One can only speculate what went on during the next seventeen months, but some feel it was a significant lull in the Bandit Queen's life. It would appear that she did a great deal of praying at this time and actually reinvented her life. She donned the jewelry of Sikh and studied Christianity and Buddhism along with her ever-deepening faith in the Hindu goddess Durga. The portrait of Dr. Bhimrao Ambedkar, a writer of the Indian constitution who was the most prominent leader of the "untouchables" graces homes of the poor as an idol who catapulted out of his class restraints by converting to Buddhism. She reflected and healed, and developed a master strategy that would channel her rage and recapture her honor. Perhaps unwittingly, Phoolan Devi embarked on a curious path toward ego surrender and altruism that would bring her to legitimate power far exceeding the scope of any of her oppressors.

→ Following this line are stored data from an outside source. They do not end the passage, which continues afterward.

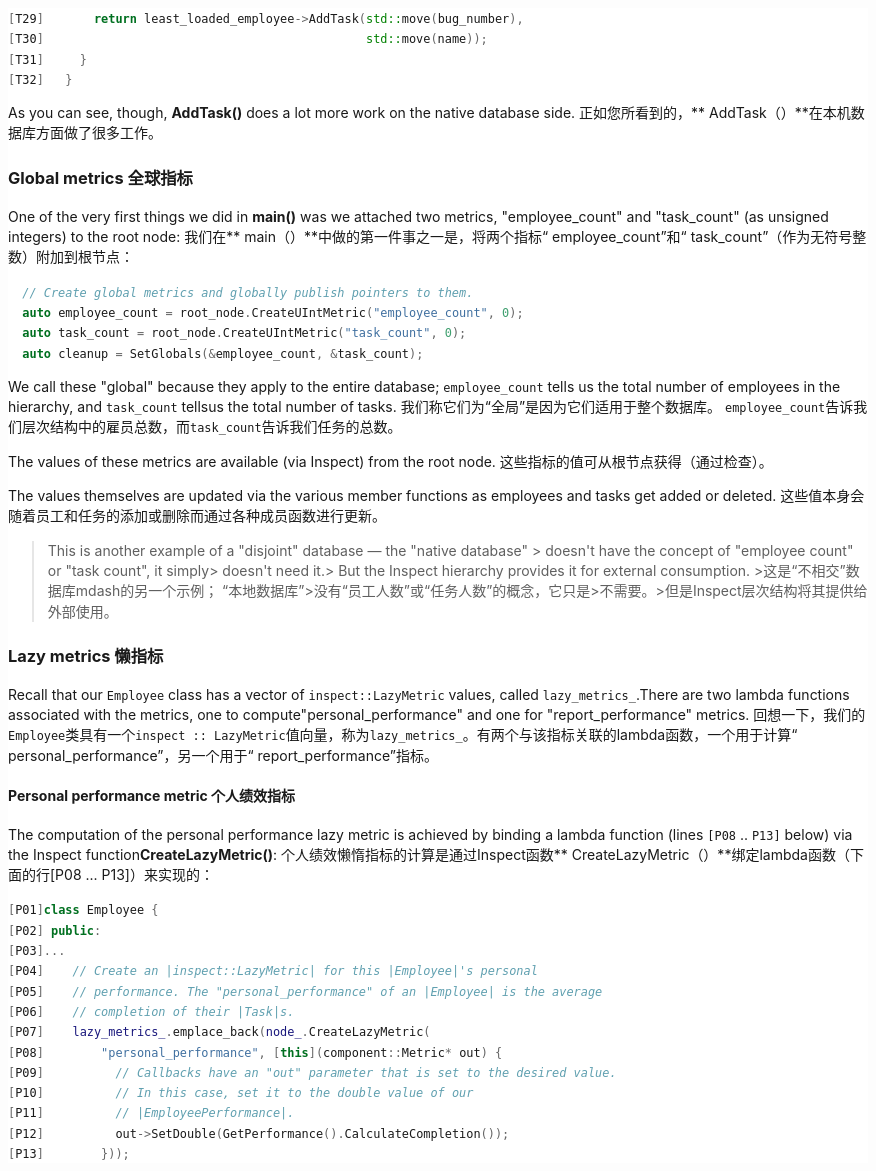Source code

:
 ```c++
[T29]       return least_loaded_employee->AddTask(std::move(bug_number),
[T30]                                             std::move(name));
[T31]     }
[T32]   }
```
 

As you can see, though, **AddTask()** does a lot more work on the native database side.  正如您所看到的，** AddTask（）**在本机数据库方面做了很多工作。

 
### Global metrics  全球指标 

One of the very first things we did in **main()** was we attached two metrics, "employee_count" and "task_count" (as unsigned integers) to the root node: 我们在** main（）**中做的第一件事之一是，将两个指标“ employee_count”和“ task_count”（作为无符号整数）附加到根节点：

```c++
  // Create global metrics and globally publish pointers to them.
  auto employee_count = root_node.CreateUIntMetric("employee_count", 0);
  auto task_count = root_node.CreateUIntMetric("task_count", 0);
  auto cleanup = SetGlobals(&employee_count, &task_count);
```
 

We call these "global" because they apply to the entire database; `employee_count` tells us the total number of employees in the hierarchy, and `task_count` tellsus the total number of tasks. 我们称它们为“全局”是因为它们适用于整个数据库。 `employee_count`告诉我们层次结构中的雇员总数，而`task_count`告诉我们任务的总数。

The values of these metrics are available (via Inspect) from the root node.  这些指标的值可从根节点获得（通过检查）。

The values themselves are updated via the various member functions as employees and tasks get added or deleted. 这些值本身会随着员工和任务的添加或删除而通过各种成员函数进行更新。

> This is another example of a "disjoint" database &mdash; the "native database" > doesn't have the concept of "employee count" or "task count", it simply> doesn't need it.> But the Inspect hierarchy provides it for external consumption. >这是“不相交”数据库mdash的另一个示例； “本地数据库”>没有“员工人数”或“任务人数”的概念，它只是>不需要。>但是Inspect层次结构将其提供给外部使用。

 
### Lazy metrics  懒指标 

Recall that our `Employee` class has a vector of `inspect::LazyMetric` values, called `lazy_metrics_`.There are two lambda functions associated with the metrics, one to compute"personal_performance" and one for "report_performance" metrics. 回想一下，我们的`Employee`类具有一个`inspect :: LazyMetric`值向量，称为`lazy_metrics_`。有两个与该指标关联的lambda函数，一个用于计算“ personal_performance”，另一个用于“ report_performance”指标。

 
#### Personal performance metric  个人绩效指标 

The computation of the personal performance lazy metric is achieved by binding a lambda function (lines `[P08` .. `P13]` below) via the Inspect function**CreateLazyMetric()**: 个人绩效懒惰指标的计算是通过Inspect函数** CreateLazyMetric（）**绑定lambda函数（下面的行[P08 ... P13]）来实现的：

```c++
[P01]class Employee {
[P02] public:
[P03]...
[P04]    // Create an |inspect::LazyMetric| for this |Employee|'s personal
[P05]    // performance. The "personal_performance" of an |Employee| is the average
[P06]    // completion of their |Task|s.
[P07]    lazy_metrics_.emplace_back(node_.CreateLazyMetric(
[P08]        "personal_performance", [this](component::Metric* out) {
[P09]          // Callbacks have an "out" parameter that is set to the desired value.
[P10]          // In this case, set it to the double value of our
[P11]          // |EmployeePerformance|.
[P12]          out->SetDouble(GetPerformance().CalculateCompletion());
[P13]        }));
```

What happened next is history. Phoolan Devi led one of the three bloodiest massacres in the history of India. The St. Valentine's Day Massacre happened when Phoolan Devi was twenty-one years old, and although it was a cold winter evening, she wore only a brown blanket. A .315 Mauser hung on her small shoulder. She allegedly murdered twenty-two upper caste thakurs that night, avenging her rape and searching to kill her enemies, Sri Lam and Lala Ram. Rumor spread that for every man she killed she slept with two. Her sense of timing and drama made her irresistible charm helped her enlist the aid of police and some of the highest elected state officials. She eventually surrendered before the then Madhya Pradesh chief minister Arjun Singh in 1983. She spent nine years in the Gwalior jail although many members of her gang of higher caste got off with lenient sentences she was forced to serve an additional two years in Delhi's famous Tihar jail in 1992. She survived eleven years in jail without a trial. At age 36 she was released, having used up most of her childbearing years in jail. At age 38, her political career began under the tutelage of the UP Chief Minister and she was elected a Samajwadfi Party Member of Parliament. It must be noted that the Prime Minister of India himself, H.D.Deve Gowda is a member of a lower caste. Although Phoolan Devi enjoys parliamentary immunity from the remaining charges against her, lawyers are still surveying affidavits to the courts against her. With 130 warrants out against her, she is forced to move frequently to avoid arrest. In spite of a life lived in nearly constant fear and a health condition some believe to be cancer, Phoolan Devi has survived nearly half a decade so far in the urban jungle of Indian politics. The world of politics is subtle; insidious lies are committed against Phoolan Devi and she must don a gloved hand to retaliate. This isn't as dramatic or immediately gratifying as her former style of operation. But she adores the attention. Today she lives in New Delhi with her husband Umed Singh, a real estate entrepreneur she refers to as "the wife."

Editor's Note: Since the publication of this article, Phoolan Devi has died.